Subastísimas
Cabe preguntarse qué podrá pasar si los grandes compradores dejan de tener dinero o dejan de querer invertirlo en arte
Cada vez que alguna de las grandes casas de subastas anuncia una de sus grandes ventas, el mundo parece temblar, y no deja de ser curioso: para la inmensa mayoría de las personas y las instituciones, lo que pase esa tarde en la exclusiva sala londinense o neoyorquina es poco trascendente. De hecho, que un van gogh, un cézanne o un monet —el superventas en las últimas subastas— alcancen precios astronómicos importa sobre todo a los que tienen acceso a estas obras, que desde luego no son los museos, cuyos presupuestos no pueden competir con las nuevas grandes fortunas.
No en vano desde las instituciones se quejan a menudo de la presión que este tipo de ventas suponen, pues no sólo no pueden comprar obras que merecerían tal vez estar en sus colecciones, sino que a veces, y para salir del atolladero económico en el cual se encuentran, pueden tener la tentación de sacar a la venta alguna obra de sus fondos —ocurrió con el Museo de Detroit cuando, acuciado por las deudas de la ciudad, estuvo a punto de vender su colección, si bien el disparate fue frenado a tiempo—. Vender el patrimonio colectivo es un poco vender el alma y, sobre todo, una mala inversión, porque el dinero, ya se sabe, se acaba rápido.
Tal vez por este motivo, las obras clásicas que salen a subasta no suelen ser del todo emblemáticas, dado que ninguna institución se desharía de sus trabajos "especiales". Así, ventas como Los jugadores de cartas, de Cézanne, adquirido por la familia real de Qatar, son siempre excepcionales, a pesar de que las obras más buscadas —como siempre, las de los impresionistas— despiertan pasiones insondables sean de la calidad que sean. Lo importante es poseer ese monet, incluso no siendo de primera fila.
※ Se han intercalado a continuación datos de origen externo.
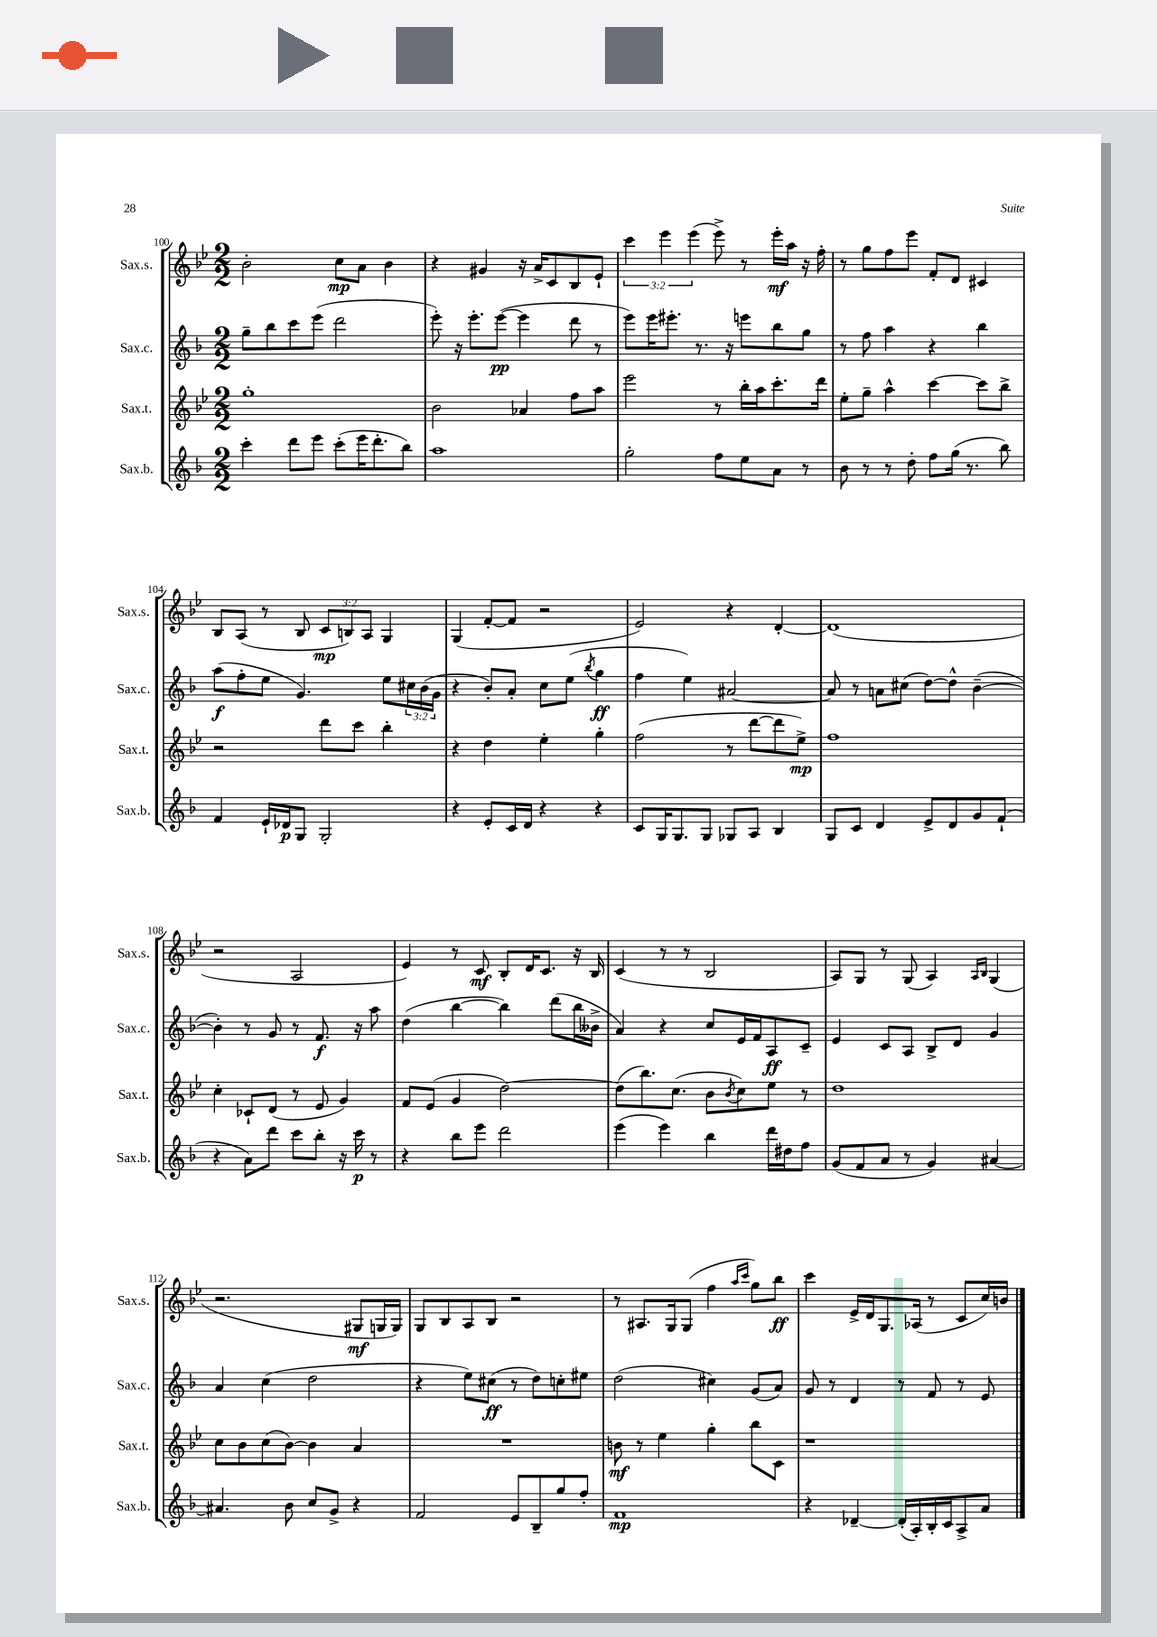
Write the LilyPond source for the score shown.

<<
\new StaffGroup <<
\new Staff = "s0" \with { instrumentName = "Sax.s." shortInstrumentName = "Sax.s." } {
    \clef treble \key bes \major \numericTimeSignature \time 2/2 \override Staff.TupletNumber.text = #tuplet-number::calc-fraction-text
    bes'2-. c''8\mp a'8 bes'4 |
    r4 gis'4 r16 a'16-> c'8 bes8 ees'8-! |
    \tuplet 3/2 { c'''4 ees'''4 ees'''4( } ees'''8->) r8 ees'''16-.\mf a''16 r16 f''16-. |
    r8 g''8 f''8 ees'''8 f'8-. d'8 cis'4 |
    bes8 a8( r8 bes8 \tuplet 3/2 { c'8\mp b8) a8 } g4 |
    g4( f'8~-. f'8 r2 |
    ees'2) r4 d'4~-. |
    d'1( |
    r2 a2 |
    ees'4) r8 c'8\mf bes8-. d'16 c'8. r16 bes16 |
    c'4( r8 r8 bes2 |
    a8) g8 r8 g8( a4) \grace { a16 bes16 } g4( |
    r2. gis8\mf g16 g16) |
    g8 bes8 a8 bes8 r2 |
    r8 ais8. g16 g8( f''4 \grace { a''16 c'''16 } g''8) bes''8\ff |
    c'''4 ees'16-> d'16 g8. aes16( r8 c'8 c''16) b'16 \bar "|." |
}
\new Staff = "s1" \with { instrumentName = "Sax.c." shortInstrumentName = "Sax.c." } {
    \clef treble \key f \major \numericTimeSignature \time 2/2 \override Staff.TupletNumber.text = #tuplet-number::calc-fraction-text
    g''8-- bes''8 c'''8 e'''8( d'''2 |
    e'''8-.) r16 e'''8.-. e'''8~\pp( e'''4 d'''8 r8 |
    e'''8) e'''16 eis'''8.-. r8. r16 e'''8 bes''8 g''8 |
    r8 f''8 a''4 r4 bes''4 |
    a''8\f( f''8-. e''8 g'4.) e''8 \tuplet 3/2 { cis''16 bes'16( g'16 } |
    r4 bes'8-.) a'8-. c''8 e''8( \acciaccatura { bes''8 } g''4\ff |
    f''4 e''4) ais'2~ |
    ais'8 r8 a'8 cis''8( d''8~) d''8-^ bes'4~--( |
    bes'4-.) r8 g'8 r8 f'8.\f r16 a''8 |
    d''4( bes''4~ bes''4) d'''8( bes''16 beses'16-> |
    a'4) r4 c''8 e'16 f'16 a8\ff c'8-- |
    e'4 c'8 a8 bes8-> d'8 g'4 |
    a'4 c''4( d''2 |
    r4 e''8) cis''8\ff( r8 d''8) c''8-. eis''8 |
    d''2( cis''4) g'8( a'8) |
    g'8 r8 d'4 r8 f'8 r8 e'8 \bar "|." |
}
\new Staff = "s2" \with { instrumentName = "Sax.t." shortInstrumentName = "Sax.t." } {
    \clef treble \key bes \major \numericTimeSignature \time 2/2
    g''1-. |
    bes'2 aes'4 f''8 a''8 |
    ees'''2 r8 bes''16-. a''16 c'''8.-. d'''16 |
    ees''8-. g''8-- a''4-^ c'''4~ c'''8 bes''8-> |
    r2 d'''8 c'''8 bes''4-. |
    r4 d''4 ees''4-. g''4-. |
    f''2( r8 d'''8~ d'''8 ees''8->\mp) |
    f''1 |
    c''4-. ces'8-! d'8( r8 ees'8 g'4) |
    f'8 ees'8( g'4 d''2~) |
    d''8( bes''8.) c''8.( bes'8 \acciaccatura { bes'8 } c''8) ees''8 r8 |
    d''1 |
    c''8 bes'8 c''8( bes'8~) bes'4 a'4 |
    R1 |
    b'8\mf r8 ees''4 g''4-. bes''8 c'8 |
    r1 \bar "|." |
}
\new Staff = "s3" \with { instrumentName = "Sax.b." shortInstrumentName = "Sax.b." } {
    \clef treble \key f \major \numericTimeSignature \time 2/2
    c'''4-. d'''8 e'''8 c'''8-.( e'''16 d'''8.-. bes''8) |
    a''1 |
    g''2-. f''8 e''8 a'8 r8 |
    bes'8 r8 r8 d''8-. f''8 g''16( r8. bes''8) |
    f'4 e'16-! des'16\p g8 g2-. |
    r4 e'8-. c'16 d'16 r4 r4 |
    c'8 g16 g8. g8 ges8 a8 bes4 |
    g8 c'8 d'4 e'8-> d'8 g'8 f'8-!( |
    r4 a'8) d'''8 c'''8 bes''8-. r16 c'''16\p r8 |
    r4 bes''8 e'''8 d'''2 |
    e'''4( e'''4) bes''4 d'''16 dis''16 f''8 |
    g'8( f'8 a'8 r8 g'4) ais'4~ |
    ais'4. bes'8 c''8 g'8-> r4 |
    f'2 e'8 bes8-- g''8 f''8-. |
    f'1\mp |
    r4 des'4~-- des'16-.( a16-.) bes16-. c'16 a8-> a'8 \bar "|." |
}
>>
>>
\layout { \context { \Score currentBarNumber = #100 } }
De modo que se compran grandes marcas europeas a precio de oro, poniendo sobre el tapete el problema esencial: ¿no se trata de otra trampa de la globalización?
Y las cosas se complican más si cabe al hablar del arte contemporáneo, territorio donde algunos artistas alcanzan precios inusitados desbaratando el ecosistema artístico. Aún recuerdo una subasta de arte actual de América Latina a finales de los noventa en Nueva York, la primera gran subasta procedente de un propietario arruinado: todos los coleccionistas aguantaron la respiración mientras duraban las pujas. ¿Y si las obras salen por un valor inferior al de adquisición? La historia tuvo un final feliz, pero puso el dedo en la llaga sobre un tema complejo: ¿quién hace que las obras suban o bajen, a veces estrepitosamente? Sea como fuere, las ventas de arte actual a menudo están más cerca de la especulación que de la calidad que las instituciones públicas o corporativas y privadas deben buscar. Por eso es mejor comprar jóvenes artistas a buen precio… y esperar a que el tiempo —o el mercado— los coloque en su lugar.
En cualquier caso, y mientras el mundo financiero se tambalea frente a la posible salida de Grecia del euro o los precios a la baja del petróleo y el modo en el cual estas circunstancias pueden afectar a las economías mundiales, los impresionistas siguen impertérritos con sus precios de estratosfera. Pese a todo, cabe preguntarse qué podrá pasar si los grandes compradores dejan de tener dinero o dejan de querer invertirlo en arte, puesto que los mayores inversores llegan ahora desde Rusia —parece que en recesión— o los países del Golfo, sumergidos en plena crisis del petróleo. Aunque siempre habrá, en algún lado, ese 1% para el cual, en el fondo, se organizan las grandes subastas. Siempre habrá alguien con dinero suficiente para llevarse a casa un monet o un picasso de museo por esa cifra que un museo ya no puede pagar.